_Material provided_
---*---
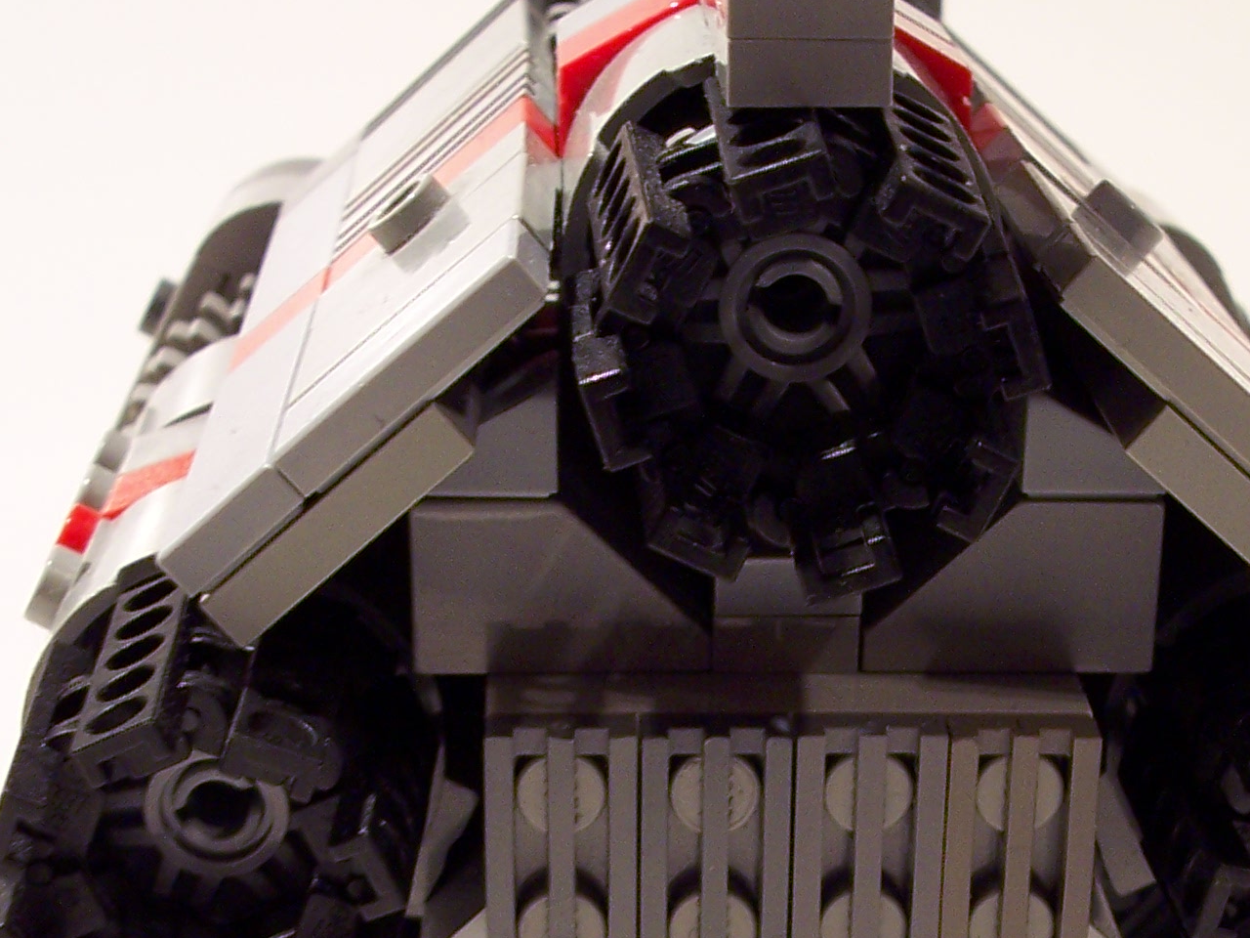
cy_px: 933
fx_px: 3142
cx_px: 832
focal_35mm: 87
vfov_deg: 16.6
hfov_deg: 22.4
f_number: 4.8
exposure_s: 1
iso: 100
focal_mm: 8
---*---
_Required action_
Exact retyping is required: the line with "focal_35mm: 87" through the end of the data, both ends included, and no other line.

_Exercise answer_
focal_35mm: 87
vfov_deg: 16.6
hfov_deg: 22.4
f_number: 4.8
exposure_s: 1
iso: 100
focal_mm: 8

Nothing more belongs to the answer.